Last month, the SEC alleged in a civil complaint that Morris and Loglisci “used their leverage” with Aldus Equity “to extract kickbacks” in connection with certain investment opportunities.
Aldus and StepStone have served as advisors to the Los Angeles pension agency on private equity investments.
StepStone was founded by senior executives who previously worked at Pacific Corporate Group, according to pension agency documents. Pacific Corporate Group is also mentioned in the SEC complaint.
Perez, the Los Angeles pension agency’s general manager, informed the board this month that he and his staff were planning to meet with representatives of StepStone and Aldus to discuss their involvement in the investigation.
In an April 2 memo, Perez pointed out that the SEC complaint had concluded that in many instances, investment management firms “knew, or were at least reckless in not knowing,” that certain investments in New York would not occur without payments to Morris or others.
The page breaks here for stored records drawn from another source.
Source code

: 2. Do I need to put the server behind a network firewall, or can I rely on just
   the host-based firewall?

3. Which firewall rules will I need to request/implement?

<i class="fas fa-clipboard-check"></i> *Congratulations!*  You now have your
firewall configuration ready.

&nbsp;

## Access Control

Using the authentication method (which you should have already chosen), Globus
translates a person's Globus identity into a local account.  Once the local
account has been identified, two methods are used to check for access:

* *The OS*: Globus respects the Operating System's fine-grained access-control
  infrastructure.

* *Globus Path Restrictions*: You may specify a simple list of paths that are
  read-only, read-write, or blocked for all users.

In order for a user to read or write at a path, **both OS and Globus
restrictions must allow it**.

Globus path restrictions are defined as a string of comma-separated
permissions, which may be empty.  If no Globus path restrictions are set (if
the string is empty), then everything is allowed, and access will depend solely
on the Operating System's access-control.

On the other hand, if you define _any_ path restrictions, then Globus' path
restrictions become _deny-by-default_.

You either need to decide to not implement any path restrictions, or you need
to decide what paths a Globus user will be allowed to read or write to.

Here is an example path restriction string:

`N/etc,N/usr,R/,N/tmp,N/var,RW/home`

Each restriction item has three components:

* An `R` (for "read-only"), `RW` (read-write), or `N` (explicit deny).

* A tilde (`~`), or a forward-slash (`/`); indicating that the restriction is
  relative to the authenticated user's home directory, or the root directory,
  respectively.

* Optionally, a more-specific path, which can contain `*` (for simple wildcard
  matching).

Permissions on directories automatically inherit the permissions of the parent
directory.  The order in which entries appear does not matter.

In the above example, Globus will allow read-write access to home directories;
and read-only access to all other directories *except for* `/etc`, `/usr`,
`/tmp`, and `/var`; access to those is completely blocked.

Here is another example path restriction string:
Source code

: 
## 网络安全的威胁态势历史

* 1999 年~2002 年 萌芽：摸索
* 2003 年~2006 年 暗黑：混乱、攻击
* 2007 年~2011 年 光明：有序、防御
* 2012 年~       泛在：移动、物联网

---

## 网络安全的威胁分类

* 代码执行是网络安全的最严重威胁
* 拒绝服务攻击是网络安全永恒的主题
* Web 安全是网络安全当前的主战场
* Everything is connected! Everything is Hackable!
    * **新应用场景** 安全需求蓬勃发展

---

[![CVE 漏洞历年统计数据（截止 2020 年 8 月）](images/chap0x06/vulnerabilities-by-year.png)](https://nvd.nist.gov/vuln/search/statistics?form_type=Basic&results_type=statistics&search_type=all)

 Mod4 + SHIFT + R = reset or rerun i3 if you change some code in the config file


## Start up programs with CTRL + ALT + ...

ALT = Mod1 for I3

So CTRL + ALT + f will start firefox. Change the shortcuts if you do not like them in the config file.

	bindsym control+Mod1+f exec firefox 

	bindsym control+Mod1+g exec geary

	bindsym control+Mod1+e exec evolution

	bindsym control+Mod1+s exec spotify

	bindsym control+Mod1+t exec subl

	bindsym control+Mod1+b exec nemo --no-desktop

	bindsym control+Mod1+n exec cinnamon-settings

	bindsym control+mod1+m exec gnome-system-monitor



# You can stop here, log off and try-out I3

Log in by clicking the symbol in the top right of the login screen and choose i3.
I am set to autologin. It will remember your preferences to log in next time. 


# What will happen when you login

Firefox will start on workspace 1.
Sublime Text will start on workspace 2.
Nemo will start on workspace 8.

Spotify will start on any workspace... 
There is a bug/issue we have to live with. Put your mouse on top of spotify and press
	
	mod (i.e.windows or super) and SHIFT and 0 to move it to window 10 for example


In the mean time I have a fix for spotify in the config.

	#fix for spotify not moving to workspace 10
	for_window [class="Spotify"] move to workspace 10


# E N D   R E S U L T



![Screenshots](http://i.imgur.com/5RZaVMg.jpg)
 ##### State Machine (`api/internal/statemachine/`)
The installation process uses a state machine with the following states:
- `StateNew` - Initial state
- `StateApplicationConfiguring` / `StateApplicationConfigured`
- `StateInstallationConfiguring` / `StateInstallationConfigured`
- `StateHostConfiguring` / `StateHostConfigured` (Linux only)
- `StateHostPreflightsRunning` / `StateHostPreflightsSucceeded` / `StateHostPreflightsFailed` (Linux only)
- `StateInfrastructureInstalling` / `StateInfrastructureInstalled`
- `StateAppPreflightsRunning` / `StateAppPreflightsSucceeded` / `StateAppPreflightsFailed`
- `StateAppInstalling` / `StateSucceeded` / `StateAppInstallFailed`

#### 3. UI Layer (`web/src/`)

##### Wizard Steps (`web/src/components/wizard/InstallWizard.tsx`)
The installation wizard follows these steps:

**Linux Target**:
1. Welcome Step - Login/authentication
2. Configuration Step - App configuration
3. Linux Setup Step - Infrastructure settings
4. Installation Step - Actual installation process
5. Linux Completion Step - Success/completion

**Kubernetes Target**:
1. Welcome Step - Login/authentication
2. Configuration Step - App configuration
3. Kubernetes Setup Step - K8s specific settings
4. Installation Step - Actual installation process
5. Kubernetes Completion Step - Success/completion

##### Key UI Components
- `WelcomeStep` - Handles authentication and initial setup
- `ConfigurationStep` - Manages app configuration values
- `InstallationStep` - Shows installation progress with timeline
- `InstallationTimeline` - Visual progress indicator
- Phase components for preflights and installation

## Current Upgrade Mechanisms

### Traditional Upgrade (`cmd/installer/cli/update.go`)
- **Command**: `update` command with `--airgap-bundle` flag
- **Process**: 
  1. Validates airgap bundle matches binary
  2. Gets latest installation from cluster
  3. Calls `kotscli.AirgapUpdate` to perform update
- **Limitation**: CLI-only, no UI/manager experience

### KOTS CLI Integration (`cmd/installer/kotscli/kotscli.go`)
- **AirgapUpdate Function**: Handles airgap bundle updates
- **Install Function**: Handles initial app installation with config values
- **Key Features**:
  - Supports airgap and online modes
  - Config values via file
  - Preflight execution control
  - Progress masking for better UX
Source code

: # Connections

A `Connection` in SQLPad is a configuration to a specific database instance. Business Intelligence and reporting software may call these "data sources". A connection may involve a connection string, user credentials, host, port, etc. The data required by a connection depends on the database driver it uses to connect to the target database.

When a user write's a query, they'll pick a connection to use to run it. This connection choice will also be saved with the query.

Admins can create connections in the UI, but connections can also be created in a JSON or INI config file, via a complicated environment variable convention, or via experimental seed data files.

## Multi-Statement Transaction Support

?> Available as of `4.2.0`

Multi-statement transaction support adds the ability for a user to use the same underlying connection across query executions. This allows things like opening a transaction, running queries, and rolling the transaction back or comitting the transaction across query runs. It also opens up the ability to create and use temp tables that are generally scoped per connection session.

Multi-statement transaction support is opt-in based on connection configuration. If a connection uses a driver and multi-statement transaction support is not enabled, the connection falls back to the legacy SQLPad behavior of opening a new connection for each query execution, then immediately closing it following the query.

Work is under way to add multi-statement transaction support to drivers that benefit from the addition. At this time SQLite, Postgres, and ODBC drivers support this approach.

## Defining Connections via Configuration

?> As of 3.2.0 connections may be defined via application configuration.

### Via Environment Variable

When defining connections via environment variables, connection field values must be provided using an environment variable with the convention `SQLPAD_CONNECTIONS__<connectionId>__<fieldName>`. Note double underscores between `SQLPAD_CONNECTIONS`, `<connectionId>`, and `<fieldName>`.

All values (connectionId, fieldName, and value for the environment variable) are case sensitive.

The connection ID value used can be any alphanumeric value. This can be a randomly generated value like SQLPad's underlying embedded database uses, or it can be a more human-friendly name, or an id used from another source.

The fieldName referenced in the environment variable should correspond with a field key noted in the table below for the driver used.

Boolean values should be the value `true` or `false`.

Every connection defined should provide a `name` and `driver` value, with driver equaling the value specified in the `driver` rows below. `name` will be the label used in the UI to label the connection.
StepStone and Aldus declined to comment Friday.
The SEC also asked Harrigan and Broidy for information on Pension Consulting Alliance, another consultant to the Los Angeles pension fund, and Wetherly Financial, a unit of Wetherly Capital Group.
The Los Angeles-based Wetherly operation is paid by private investment firms to pitch their financial products to various pension agencies.
Wetherly, which said it was cooperating with investigators, paid $313,750 to Morris’ firm, Searle & Co. A spokesman for Wetherly said the payment covered consulting work.
Wetherly hired Harrigan to do consulting work in 2006, according to city Ethics Commission documents. Harrigan recused himself a year later on a vote to invest $30 million in CIM Group, a Wetherly client.
The SEC’s complaint said Loglisci, the onetime chief investment officer for the New York pension fund, arranged a meeting with an unnamed executive with private equity firm Quadrangle Group to discuss a DVD distribution deal for a film. In January 2005, a Quadrangle affiliate agreed to acquire the DVD distribution rights for $88,841.
Three weeks later, Loglisci informed the Quadrangle executive that the New York retirement fund would make a $100-million investment in a fund managed by another Quadrangle affiliate, the complaint said.
The Los Angeles pension agency voted in 2005 to invest $10 million in Quadrangle. Morris’ firm, serving as a “placement agent,” promoted the investment to the agency.